Segment Start: Extract
LOS ANGELES — Composer Brian Kim has been working on Fox’s BH90210, the reboot of the popular ‘90s television series that followed a group of well-off Beverly Hills teens through high school and later college. In the new version, the show’s characters now appear as satirized versions of their real-life personas. The series, which consists of six episodes, marks the composer’s first time working on an hour-long network program.
Kim recently took time out between sessions to talk with Post about creating
BH90210’s music, his thought process and the gear he uses to meet the series’ tight deadlines.
How did you get involved in this project?
“My agents [were] sending me stuff and sent me the [demo pitch] for 90210. I was looking at it and was like, ‘I think I should probably do this one.’”
What was your approach to the demo?
“The demo was redoing the theme song — a :30 version of the theme song. That was the demo…So I submitted it and a couple of interviews later I was on it. Most of the things that I do here I get because I know somebody on the gig for a previous job. That's just sort of how it goes. This is one of only a handful of situations where I went in cold and something I did seem to resonate with somebody.”
The show is using the existing theme, which is so iconic with its electric guitar solo. How did that influence you?
Segment End: Extract
Segment Start: Information
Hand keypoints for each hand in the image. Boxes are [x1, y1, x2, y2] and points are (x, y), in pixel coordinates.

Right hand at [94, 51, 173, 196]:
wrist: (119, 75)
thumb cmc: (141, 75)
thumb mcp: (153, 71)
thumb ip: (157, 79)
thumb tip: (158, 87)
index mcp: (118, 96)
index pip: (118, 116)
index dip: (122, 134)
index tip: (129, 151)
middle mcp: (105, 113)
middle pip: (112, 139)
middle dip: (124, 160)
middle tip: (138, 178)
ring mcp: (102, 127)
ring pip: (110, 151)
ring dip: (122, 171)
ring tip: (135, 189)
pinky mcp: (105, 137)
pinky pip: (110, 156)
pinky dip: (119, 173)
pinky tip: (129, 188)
Segment End: Information
Segment Start: Information
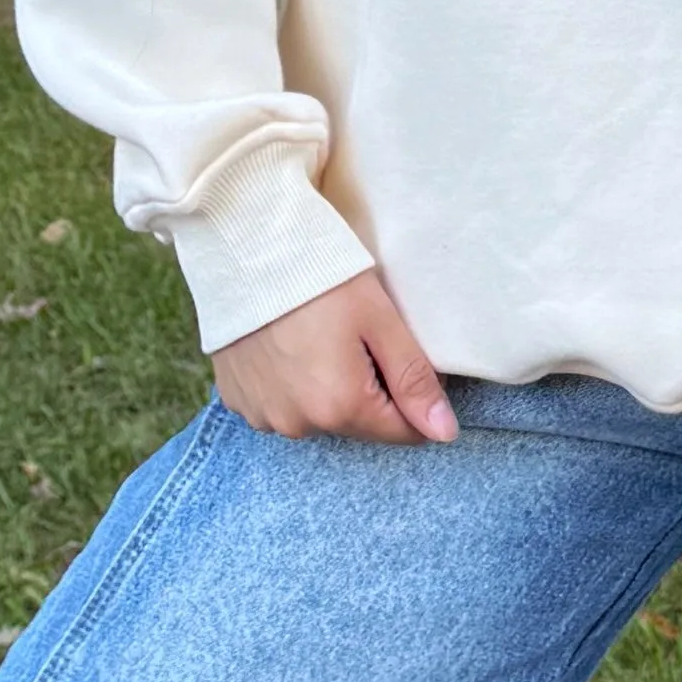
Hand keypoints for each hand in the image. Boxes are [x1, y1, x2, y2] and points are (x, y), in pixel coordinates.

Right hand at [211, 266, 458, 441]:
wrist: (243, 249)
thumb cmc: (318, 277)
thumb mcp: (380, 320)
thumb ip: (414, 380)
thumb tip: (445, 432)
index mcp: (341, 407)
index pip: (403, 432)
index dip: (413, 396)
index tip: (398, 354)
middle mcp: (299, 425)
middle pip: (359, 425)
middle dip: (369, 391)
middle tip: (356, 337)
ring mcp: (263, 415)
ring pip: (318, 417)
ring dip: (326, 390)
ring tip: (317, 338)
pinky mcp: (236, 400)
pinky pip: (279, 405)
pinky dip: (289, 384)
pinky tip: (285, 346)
Segment End: Information
Your objective: After the data, repeat word for word the part of the interview about the BH90210 music running from "How did you" up to and including "to the demo?".

Result for this task:
How did you get involved in this project?
“My agents [were] sending me stuff and sent me the [demo pitch] for 90210. I was looking at it and was like, ‘I think I should probably do this one.’”
What was your approach to the demo?